Ojos abiertos de los más pequeños ante la Reina de las Marismas y padres orgullosos, algunos con los ojos humedecidos por la emoción, que ahora atesoran un recuerdo imborrable y el inicio del vínculo devocional de las nuevas generaciones con El Rocío. Miradas limpias y curiosas de los niños, algunas aún ajenas al significado profundo del acto, pero ya cobijadas por el amor de la Virgen. Igual que a los padres de estos pequeños ellos los llevaron sus padres, ahora continúan esta entrañable tradición que deja latente el cariño hacia la Virgen. Un amor heredado, transmitido de generación en generación, que se expresa en gestos sencillos, en oraciones susurradas y en el silencio respetuoso del Santuario trenzando una cadena de fe que no se rompe y que mantiene latiendo con fuerza la esencia rociera. En el Santuario ha reinado un ambiente de recogimiento y profunda devoción aderezado con miradas de amor y fervor hacia la Blanca Paloma.

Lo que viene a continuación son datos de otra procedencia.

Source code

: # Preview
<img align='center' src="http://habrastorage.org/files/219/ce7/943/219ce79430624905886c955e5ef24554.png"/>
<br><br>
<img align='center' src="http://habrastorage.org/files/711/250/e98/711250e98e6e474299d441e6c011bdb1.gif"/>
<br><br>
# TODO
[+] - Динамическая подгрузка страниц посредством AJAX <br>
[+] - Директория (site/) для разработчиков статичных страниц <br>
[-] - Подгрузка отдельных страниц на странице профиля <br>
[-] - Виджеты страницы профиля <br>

En el interior el ritmo no paraba, y una a una las familias pasaban bajo el manto de la Virgen. A las puertas del Santuario las colas de espera parecían no tener fin. Con paciencia infinita, los devotos de la Blanca Paloma esperaron su turno para presentar a los más pequeños ante ella. Algunos esperaban con sendos ramos de flores que querían llevar hasta las plantas de la Reina de las Marismas como una muestra de agradecimiento por su protección y amro hacia los rocieros.

Uno de los niños bajo el manto de la Virgen del Rocío. / Hermandad Matriz de Almonte

De nuevo la Hermandad Matriz habilitó este año un formulario de inscripción en la Oficina Virtual de la Hermandad para aquellos que no han podido asistir a la presentación este domingo. Desde la Matriz no quieren que ningún joven rociero se quede sin presentarse a la Virgen por lo que bajo el manto de la Reina de las Marismas han colocado varios pergaminos con los nombres de los niños y niñas inscritos para que queden también bajo su protección. Un gesto que refuerza la idea de que todos los pequeños rocieros, estén o no presentes físicamente, permanecen amparados por la mirada de la Virgen del Rocío.

Pergaminos con los nombre de los niños y niñas que no han podido acudir a las plantas de la Virgen del Rocío. / Hermandad Matriz de Almonte

Esta celebración es una cita consolidada como un acontecimiento que sitúa la preparación final de la siguiente romería. Una jornada que, además de marcar el calendario rociero, reafirma la fe, fortalece los lazos familiares y renueva el amor incondicional hacia la Virgen del Rocío, Madre y Reina de las Marismas.